| Lesson Plan |
| Grade: |
Date: 25/02/2026 |
| Subject: Biology |
| Lesson Topic: calculate magnifications of images and actual sizes of specimens from drawings, photomicrographs and electron micrographs (scanning and transmission) |
Learning Objective/s:
- Calculate total magnification for light and electron microscopes using the appropriate formula.
- Determine the actual size of a specimen from hand‑drawn sketches, photomicrographs, SEM and TEM images.
- Apply scale‑bar conversions to obtain real dimensions in µm or nm.
- Interpret calculated sizes to answer biology‑based questions about cell structures.
|
Materials Needed:
- Projector or interactive whiteboard
- Printed micrographs (hand‑drawn, digital, SEM, TEM)
- Rulers and transparent grids
- Computer with image‑analysis software (e.g., ImageJ)
- Scale‑bar reference sheets
- Worksheet with practice problems
- Scientific calculators
|
Introduction:
Start with a quick poll asking students how they would estimate the size of a cell shown in a textbook image. Review that magnification equals objective power multiplied by eyepiece power and that this relationship underpins all size calculations. Explain that by the end of the lesson they will be able to convert any measured image dimension into a real‑world specimen size and verify it against known biological values.
|
Lesson Structure:
- Do‑now (5'): Students answer a short question on the magnification formula and submit their response.
- Mini‑lecture (10'): Review total magnification, introduce scale‑bar concepts for digital and electron images.
- Guided practice – Hand‑drawn sketch (10'): Measure a feature with a ruler, identify magnification, calculate actual size, discuss results.

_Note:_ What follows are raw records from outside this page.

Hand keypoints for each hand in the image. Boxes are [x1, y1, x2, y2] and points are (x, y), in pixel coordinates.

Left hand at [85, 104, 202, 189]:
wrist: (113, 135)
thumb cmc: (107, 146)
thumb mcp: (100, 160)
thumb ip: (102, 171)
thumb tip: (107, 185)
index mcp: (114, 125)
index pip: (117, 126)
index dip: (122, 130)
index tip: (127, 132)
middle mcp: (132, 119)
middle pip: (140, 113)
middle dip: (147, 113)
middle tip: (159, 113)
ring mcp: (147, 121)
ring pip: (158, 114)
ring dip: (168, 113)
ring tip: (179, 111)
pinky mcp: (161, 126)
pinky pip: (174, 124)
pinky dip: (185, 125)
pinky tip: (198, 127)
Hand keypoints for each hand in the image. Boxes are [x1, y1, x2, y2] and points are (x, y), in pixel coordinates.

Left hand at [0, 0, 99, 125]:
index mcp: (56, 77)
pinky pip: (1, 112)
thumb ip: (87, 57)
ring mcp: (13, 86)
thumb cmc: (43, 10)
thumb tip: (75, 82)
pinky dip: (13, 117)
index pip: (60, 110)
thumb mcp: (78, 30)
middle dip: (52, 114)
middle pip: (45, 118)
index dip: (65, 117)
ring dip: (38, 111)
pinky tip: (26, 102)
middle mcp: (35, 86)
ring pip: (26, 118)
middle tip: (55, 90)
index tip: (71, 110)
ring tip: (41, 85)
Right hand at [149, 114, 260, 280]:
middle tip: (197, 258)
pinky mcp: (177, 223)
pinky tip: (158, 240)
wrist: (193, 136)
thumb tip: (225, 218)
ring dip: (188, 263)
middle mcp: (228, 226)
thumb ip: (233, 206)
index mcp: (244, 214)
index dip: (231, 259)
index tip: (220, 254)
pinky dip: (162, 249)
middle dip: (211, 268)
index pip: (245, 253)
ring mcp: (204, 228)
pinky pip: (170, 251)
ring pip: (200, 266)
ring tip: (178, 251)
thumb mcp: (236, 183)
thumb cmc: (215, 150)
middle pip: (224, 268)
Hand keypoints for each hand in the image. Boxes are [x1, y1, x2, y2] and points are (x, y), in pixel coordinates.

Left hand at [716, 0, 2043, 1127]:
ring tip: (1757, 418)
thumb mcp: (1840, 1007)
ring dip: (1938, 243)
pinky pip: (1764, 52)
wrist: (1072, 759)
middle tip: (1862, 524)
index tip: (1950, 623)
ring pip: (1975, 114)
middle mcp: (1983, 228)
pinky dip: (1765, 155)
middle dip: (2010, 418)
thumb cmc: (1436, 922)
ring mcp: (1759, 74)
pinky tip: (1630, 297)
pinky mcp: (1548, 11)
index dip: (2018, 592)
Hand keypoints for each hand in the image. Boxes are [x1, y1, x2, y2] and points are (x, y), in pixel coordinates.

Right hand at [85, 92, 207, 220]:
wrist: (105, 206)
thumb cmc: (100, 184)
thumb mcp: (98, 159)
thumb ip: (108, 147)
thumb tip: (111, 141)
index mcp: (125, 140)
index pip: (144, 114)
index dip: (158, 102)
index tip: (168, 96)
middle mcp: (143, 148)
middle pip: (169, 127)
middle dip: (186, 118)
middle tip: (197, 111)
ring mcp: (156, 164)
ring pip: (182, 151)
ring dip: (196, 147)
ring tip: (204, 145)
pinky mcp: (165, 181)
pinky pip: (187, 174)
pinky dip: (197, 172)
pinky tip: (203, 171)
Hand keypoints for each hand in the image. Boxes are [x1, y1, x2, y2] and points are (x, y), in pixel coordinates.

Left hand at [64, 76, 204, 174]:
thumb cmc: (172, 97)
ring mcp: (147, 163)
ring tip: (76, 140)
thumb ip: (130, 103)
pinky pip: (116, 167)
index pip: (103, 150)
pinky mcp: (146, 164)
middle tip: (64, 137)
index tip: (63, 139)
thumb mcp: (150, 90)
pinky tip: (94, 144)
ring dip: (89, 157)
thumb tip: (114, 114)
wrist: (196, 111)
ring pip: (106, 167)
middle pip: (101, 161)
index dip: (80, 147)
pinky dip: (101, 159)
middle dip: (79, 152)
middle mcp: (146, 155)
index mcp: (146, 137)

- Guided practice – Photomicrograph (10'): Open an image in ImageJ, measure pixels, compute conversion factor, calculate specimen size.
- Guided practice – SEM/TEM (10'): Locate scale bar, measure in pixels, derive k, calculate real dimensions for a sample structure.
- Independent worksheet (10'): Mixed problems covering all media types; teacher circulates for support.
- Exit ticket (5'): Write one real‑world example where accurate size calculation is essential.
|
Conclusion:
Summarise the step‑by‑step workflow from measuring an image to obtaining the actual specimen size and highlight common pitfalls. Collect the exit tickets to gauge understanding and assign a short homework task: students must find a published micrograph, record its scale bar, and calculate the size of a chosen structure.